▶ Problem: In the data that follows, find the line with "PTITSUIT: 2178 -> 2170"; transcribe it, every later line up to the one with "BIXBITE: 1123 -> 2354", and that line as well, exactly and with no others.

▶ Available data:

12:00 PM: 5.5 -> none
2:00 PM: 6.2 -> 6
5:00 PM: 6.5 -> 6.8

---

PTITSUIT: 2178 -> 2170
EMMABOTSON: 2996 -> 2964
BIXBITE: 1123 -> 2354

▶ Response for this exercise:
PTITSUIT: 2178 -> 2170
EMMABOTSON: 2996 -> 2964
BIXBITE: 1123 -> 2354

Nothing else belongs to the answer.